Amid Faljaoui

Des drones dans le ciel, des millions sur la table

Depuis une semaine, notre ciel belge fait parler de lui. Des drones non identifiés ont survolé plusieurs bases militaires et même l’aéroport de Bruxelles. Des vols annulés, des passagers bloqués, un gouvernement en alerte maximale. Le résultat financier ne s’est pas fait attendre : 50 millions d’euros débloqués en urgence pour renforcer la protection du territoire. La Défense va acheter des fusils anti-drones et des brouilleurs électroniques.

Avant d’aller plus loin, précisons qu’un fusil anti-drones, ce n’est pas une arme à feu. C’est un dispositif qui envoie des ondes radio pour couper la communication entre le drone et son pilote.

Le drone perd le signal, s’immobilise ou retourne d’où il vient. Quant au brouilleur, lui, il agit plus largement : il crée un champ électromagnétique qui empêche les drones d’utiliser le GPS ou les fréquences radio. En clair : on ne tire pas sur le drone, on le déconnecte.

Le drone, nouvelle variable économique

Depuis la guerre en Ukraine, le drone est devenu un acteur central : à la fois outil d’espionnage, de surveillance, voire d’intimidation. Et quand ces appareils rôdent au-dessus d’un aéroport, c’est toute une économie qui s’arrête. Chaque minute de fermeture coûte des centaines de milliers d’euros : vols annulés, fret bloqué, logistique paralysée. Le drone est aussi un risque économique, une faille dans un système économique bâti sur la vitesse et la continuité.

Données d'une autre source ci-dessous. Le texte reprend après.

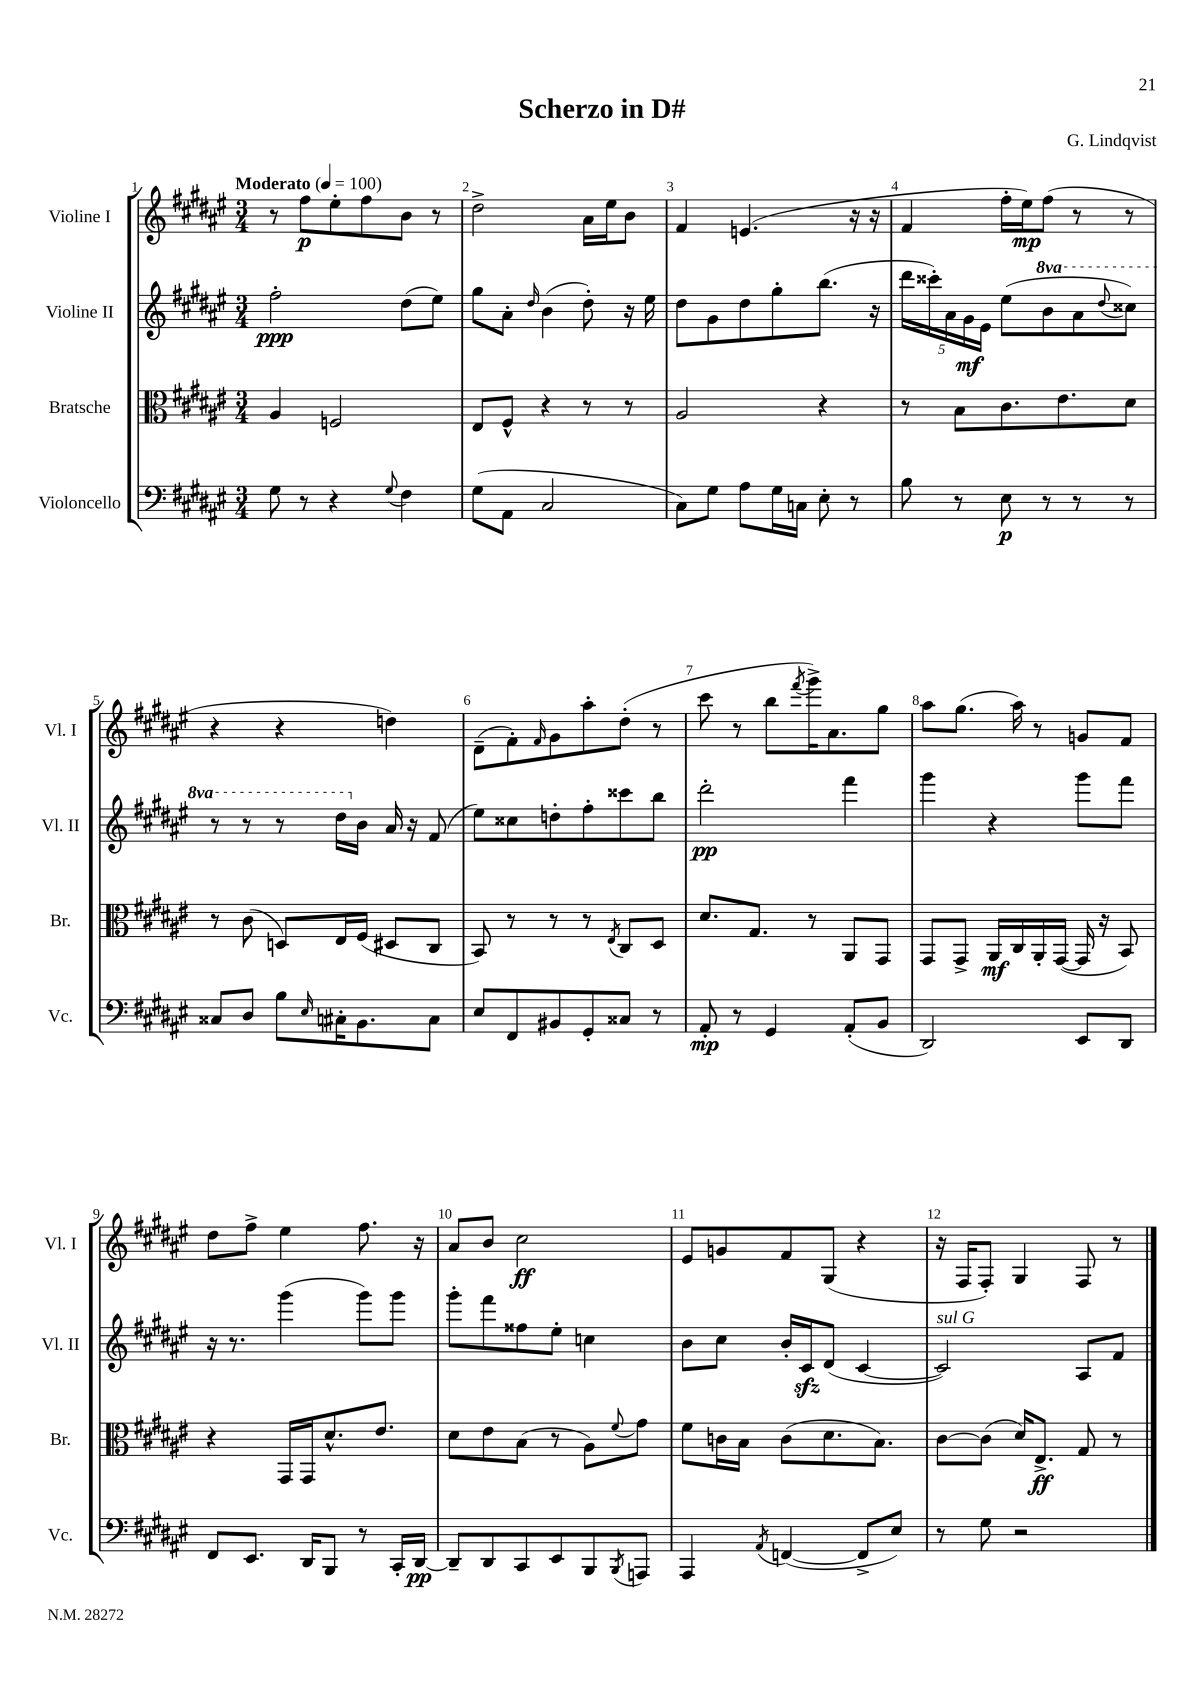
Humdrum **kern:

“Protéger un aéroport pour 10 millions, c’est possible”. C’est Oleg Vornik, PDG de DroneShield, qui le dit à nos confrères de L’Echo. Cette société australienne est devenue un géant mondial de la lutte anti-drones. Selon lui, un aéroport peut être entièrement sécurisé pour 5 à 10 millions d’euros, en combinant radars spécialisés, capteurs radio, caméras et intelligence artificielle. Et pour donner un ordre de grandeur : le coût total d’un tel dispositif équivaut à celui d’une seule fermeture d’aéroport. “L’investissement est donc rentabilisé dès la première attaque évitée”, dit-il malicieusement. Le principe : créer une bulle de protection où chaque drone est détecté en temps réel, un peu comme sur une carte interactive. Et surtout, localiser le pilote : neutraliser la “main”, pas seulement la machine.

La Belgique en rattrapage

Pour l’instant, la Belgique part de loin. Ses radars, conçus pour les avions de ligne, ignorent souvent les petits engins en plastique. Et les capteurs radio se perdent dans le bruit des fréquences : wifi, 4G, 5G… Résultat : les drones passent sous les radars, au sens propre. Et face à cette faiblesse, le gouvernement veut aller vite, quitte à bousculer les règles. L’Inspection des finances réclame un appel d’offres classique ? Le ministère de la Défense lui a déjà répondu : “trop lent, la menace est là.” Oui, sauf que sans véritable coordination entre armée, police et aviation civile, ces 50 millions risquent d’acheter des outils sans stratégie. Mais bon, l’urgence réelle ou supposée prime sur toute autre considération.

La sécurité, un investissement rentable

Ces survols rappellent que la sécurité n’est plus une dépense : c’est un investissement. La raison ? Protéger nos aéroports, nos ports ou nos data centers, c’est protéger la fluidité du commerce, la réputation du pays et la confiance des investisseurs. Et en Belgique, l’enjeu est encore plus stratégique car notre pays gère près de 185 milliards d’euros d’avoirs russes gelés via la banque Euroclear, basée à Bruxelles.

C’est d’ailleurs cette position centrale qui fait grincer des dents à Moscou : et donc, clairement, ces survols de drones ressemblent à une manière pour la Russie de narguer la Belgique, sur son propre territoire.

Contrôle du ciel

Au final, ces drones anonymes posent une question très concrète : combien vaut le contrôle de notre ciel ? À l’heure où un simple drone peut clouer un pays au sol, les fusils anti-drones et les brouilleurs ne sont plus des gadgets futuristes. Ce sont les nouveaux garde-fous d’une économie entrée en mode “guerre hybride”.